Quart Pot Merry Bells. One of our favorite of the Midwest and Eastern woodland wildflowers. Rich gold pendant flowers dangling like earrings on a woman of some serious substance. Combines beautifully with upper crust plants such as Cardiocrinums and Arisaemas yet hangs comfortably with box store Hostas. These are divisions from our stock plants.
Quart Pot In the Solanaceae or 'Tater Family, this deciduous perennial gets many stems that start blooming almost upon emergence in early spring with thimble-shaped chocolate flowers that are yellowish on the inside. Very cool. This likes part sun and is broader than tall at 2' x 3'. It has a nice little overlap with some of the black flowered Hellebores as it is really coming into its own as they are starting to tail off so there is a clever couple of weeks at least.
Quart Pot This is a treasure among Pokers. A small statured species with big time bloom from South Africa introduced to the NW by one of the finest small nurseries in the country, Hedgerows Nursery in OR who have now retired and we are diminished as a result. David and Susie grew exceptional plants nearly perfectly and their level of excellence is what we gauge ourselves against. Of course David cheated with that damned English accent. Back to the plant under discussion -this Kniphofia doesn't know the word quit and after a main heavy spring bloom keeps throwing up flowers spikes sporadically throughout the season given ample water and food. This was a rare plant in just a few localities near Durban in South Africa and is now thought to be extirpated in the wild. Not as hardy as some, this benefits from a good mulch if temps drop into the teens in which case it is happy as a clam.
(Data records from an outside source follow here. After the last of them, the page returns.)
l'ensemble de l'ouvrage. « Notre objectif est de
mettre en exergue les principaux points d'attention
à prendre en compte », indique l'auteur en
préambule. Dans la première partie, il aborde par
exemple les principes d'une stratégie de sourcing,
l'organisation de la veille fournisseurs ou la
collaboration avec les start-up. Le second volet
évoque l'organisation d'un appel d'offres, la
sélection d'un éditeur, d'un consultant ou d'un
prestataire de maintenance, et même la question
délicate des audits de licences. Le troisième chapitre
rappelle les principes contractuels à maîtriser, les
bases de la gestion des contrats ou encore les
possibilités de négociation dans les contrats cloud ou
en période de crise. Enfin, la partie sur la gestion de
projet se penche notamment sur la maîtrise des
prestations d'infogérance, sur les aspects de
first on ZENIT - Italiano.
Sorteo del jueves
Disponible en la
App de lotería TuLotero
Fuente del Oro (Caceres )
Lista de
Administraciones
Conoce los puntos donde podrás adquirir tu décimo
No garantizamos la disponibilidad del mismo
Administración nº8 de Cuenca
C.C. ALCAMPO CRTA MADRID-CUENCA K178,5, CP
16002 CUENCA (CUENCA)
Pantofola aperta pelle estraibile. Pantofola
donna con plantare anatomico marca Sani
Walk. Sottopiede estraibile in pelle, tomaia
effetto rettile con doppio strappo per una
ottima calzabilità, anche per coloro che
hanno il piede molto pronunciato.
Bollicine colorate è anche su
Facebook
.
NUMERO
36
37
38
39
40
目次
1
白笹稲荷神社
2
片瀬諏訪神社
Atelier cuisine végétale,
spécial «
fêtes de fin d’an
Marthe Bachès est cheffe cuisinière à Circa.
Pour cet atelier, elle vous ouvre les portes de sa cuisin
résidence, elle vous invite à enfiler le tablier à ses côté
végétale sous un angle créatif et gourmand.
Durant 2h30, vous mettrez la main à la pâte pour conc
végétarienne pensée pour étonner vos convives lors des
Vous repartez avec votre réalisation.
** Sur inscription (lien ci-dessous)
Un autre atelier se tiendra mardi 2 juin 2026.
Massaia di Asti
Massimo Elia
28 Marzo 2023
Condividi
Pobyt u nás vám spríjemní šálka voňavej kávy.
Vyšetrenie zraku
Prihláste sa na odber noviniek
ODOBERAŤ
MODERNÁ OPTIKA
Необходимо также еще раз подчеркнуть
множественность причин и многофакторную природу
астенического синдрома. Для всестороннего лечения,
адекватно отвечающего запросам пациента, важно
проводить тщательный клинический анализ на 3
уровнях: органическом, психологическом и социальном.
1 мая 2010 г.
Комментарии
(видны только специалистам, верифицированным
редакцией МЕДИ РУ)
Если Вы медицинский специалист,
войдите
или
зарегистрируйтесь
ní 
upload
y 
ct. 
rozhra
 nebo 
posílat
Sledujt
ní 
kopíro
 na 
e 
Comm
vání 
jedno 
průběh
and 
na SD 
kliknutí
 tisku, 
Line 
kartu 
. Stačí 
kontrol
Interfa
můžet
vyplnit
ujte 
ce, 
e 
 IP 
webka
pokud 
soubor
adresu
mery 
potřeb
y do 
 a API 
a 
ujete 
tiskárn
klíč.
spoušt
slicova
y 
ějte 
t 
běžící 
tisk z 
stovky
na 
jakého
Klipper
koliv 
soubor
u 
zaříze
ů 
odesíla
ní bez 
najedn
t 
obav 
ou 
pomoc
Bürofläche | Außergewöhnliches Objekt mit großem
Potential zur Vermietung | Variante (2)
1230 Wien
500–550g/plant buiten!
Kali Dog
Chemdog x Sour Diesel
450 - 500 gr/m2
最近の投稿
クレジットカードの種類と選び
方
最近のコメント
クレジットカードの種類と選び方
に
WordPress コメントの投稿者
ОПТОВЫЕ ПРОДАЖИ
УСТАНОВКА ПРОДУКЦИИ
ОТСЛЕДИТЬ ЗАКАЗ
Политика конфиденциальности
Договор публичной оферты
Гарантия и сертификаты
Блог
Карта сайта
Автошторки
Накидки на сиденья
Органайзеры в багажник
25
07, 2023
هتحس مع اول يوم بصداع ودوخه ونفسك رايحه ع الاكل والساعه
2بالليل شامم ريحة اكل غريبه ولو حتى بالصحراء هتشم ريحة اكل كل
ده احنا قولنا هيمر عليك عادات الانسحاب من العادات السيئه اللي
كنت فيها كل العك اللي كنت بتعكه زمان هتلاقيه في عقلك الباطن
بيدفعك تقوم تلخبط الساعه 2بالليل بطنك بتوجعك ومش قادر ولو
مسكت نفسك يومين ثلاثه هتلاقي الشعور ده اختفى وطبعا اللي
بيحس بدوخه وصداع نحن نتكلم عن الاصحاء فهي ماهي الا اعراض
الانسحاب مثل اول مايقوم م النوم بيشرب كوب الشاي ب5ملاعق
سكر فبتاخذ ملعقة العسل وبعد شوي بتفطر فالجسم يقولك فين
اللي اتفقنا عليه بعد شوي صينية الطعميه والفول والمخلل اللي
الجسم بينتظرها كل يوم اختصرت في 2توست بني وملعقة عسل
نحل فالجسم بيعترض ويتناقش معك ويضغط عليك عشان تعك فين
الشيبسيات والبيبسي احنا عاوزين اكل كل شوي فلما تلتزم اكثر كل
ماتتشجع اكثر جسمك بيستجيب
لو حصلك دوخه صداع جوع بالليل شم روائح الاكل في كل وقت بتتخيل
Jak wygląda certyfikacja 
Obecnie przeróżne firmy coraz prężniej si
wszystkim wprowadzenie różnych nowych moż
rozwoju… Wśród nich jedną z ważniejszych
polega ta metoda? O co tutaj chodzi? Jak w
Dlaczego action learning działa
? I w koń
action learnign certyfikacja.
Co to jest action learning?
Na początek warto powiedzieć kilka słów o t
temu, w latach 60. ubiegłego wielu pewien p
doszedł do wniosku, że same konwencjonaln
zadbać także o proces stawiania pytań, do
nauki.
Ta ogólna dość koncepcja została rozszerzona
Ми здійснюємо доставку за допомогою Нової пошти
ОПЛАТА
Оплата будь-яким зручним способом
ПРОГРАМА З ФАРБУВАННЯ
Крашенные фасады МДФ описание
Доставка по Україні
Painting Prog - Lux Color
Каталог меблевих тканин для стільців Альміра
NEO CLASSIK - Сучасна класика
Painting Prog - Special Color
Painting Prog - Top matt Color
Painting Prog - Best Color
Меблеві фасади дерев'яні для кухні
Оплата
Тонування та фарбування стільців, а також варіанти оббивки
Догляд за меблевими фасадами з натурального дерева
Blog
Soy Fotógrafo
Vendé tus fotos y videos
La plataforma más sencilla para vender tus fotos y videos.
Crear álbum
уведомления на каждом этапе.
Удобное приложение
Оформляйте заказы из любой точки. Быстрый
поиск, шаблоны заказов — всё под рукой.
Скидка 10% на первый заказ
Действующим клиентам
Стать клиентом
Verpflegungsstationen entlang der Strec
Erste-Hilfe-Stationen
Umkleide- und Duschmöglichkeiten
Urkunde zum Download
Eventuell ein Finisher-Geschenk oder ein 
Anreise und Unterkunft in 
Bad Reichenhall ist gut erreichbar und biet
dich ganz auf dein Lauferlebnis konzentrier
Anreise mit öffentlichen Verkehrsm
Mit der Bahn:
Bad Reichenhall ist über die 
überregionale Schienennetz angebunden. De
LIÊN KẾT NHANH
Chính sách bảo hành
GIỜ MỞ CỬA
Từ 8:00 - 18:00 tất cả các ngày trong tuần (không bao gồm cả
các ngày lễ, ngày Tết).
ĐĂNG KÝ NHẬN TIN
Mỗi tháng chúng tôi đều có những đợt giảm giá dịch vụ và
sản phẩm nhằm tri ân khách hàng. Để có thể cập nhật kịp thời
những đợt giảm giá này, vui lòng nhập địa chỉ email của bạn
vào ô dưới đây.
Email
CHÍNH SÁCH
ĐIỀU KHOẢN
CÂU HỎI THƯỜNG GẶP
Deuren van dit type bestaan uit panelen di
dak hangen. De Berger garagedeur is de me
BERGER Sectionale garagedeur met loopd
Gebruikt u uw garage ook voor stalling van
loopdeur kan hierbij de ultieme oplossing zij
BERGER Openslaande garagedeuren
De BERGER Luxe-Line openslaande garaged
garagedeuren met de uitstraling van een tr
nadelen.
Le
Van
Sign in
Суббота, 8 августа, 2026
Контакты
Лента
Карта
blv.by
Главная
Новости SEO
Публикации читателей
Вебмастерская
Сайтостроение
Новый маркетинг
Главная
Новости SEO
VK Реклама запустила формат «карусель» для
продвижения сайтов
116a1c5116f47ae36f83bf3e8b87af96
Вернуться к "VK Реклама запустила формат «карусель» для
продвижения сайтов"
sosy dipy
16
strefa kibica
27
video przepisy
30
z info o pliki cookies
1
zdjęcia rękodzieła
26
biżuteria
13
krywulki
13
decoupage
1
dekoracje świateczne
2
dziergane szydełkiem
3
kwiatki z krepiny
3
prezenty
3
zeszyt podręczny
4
Quart Pot Pendant clusters of yellow bells makes this a refined and classy plant for the shade garden. Makes nice clumps and effortlessly combines with so many shade-loving plants. This Korean and Japanese native is very hardy and a good doer increasingly pleasantly fast. Some Disporum are runners but this stays obediently where you plant it. It is one of the few yellow-flowered species in the genus and for us has proven to be one of the easiest in the garden.
Quart Pot Our thanks to one of horticulture's good guys, Jim Fox for bringing us a plant of this lovely Aster from one of his trips to the UK. We'll have to go with him some time to learn how to balance plant shopping and carousing but now that we think on it, all of us regard plant shopping as carousing..........we can't be getting old - no, we're just wiser. After all, that Aster will still be there in the morning. This was named for Princess Sturdza's garden at Le Vasterival in France and that should be recommendation enough. Neither pink nor lavender but firmly positioned in that descriptive Bermuda Triangle of the in-between which allows it to mingle effortlessly with a broad palette of colors. A vigorous grower to 5' with deep royal plum colored stems and flowers for weeks in September. When shipped in the fall, we'll need to cut this plant back.
:Large Band Pot An interesting hybrid selection of this New Zealand Iris relative. Evergreen (except for hard winters) olive green foliage provides a grand setting for the numerous stems of small bright white flowers. This makes a clump pretty quickly and is great texture in the garden. This has been consistent a performer in our border garden for years and the worst winters fry the leaves which we cut back in spring and then the new growth appears and it blooms very happily and we can't remember we had a bad winter. When we have mild winters it looks great and we don't have to do anything. We mulch the crown of ours when we have an arctic express barreling down upon us just to be on the safe side.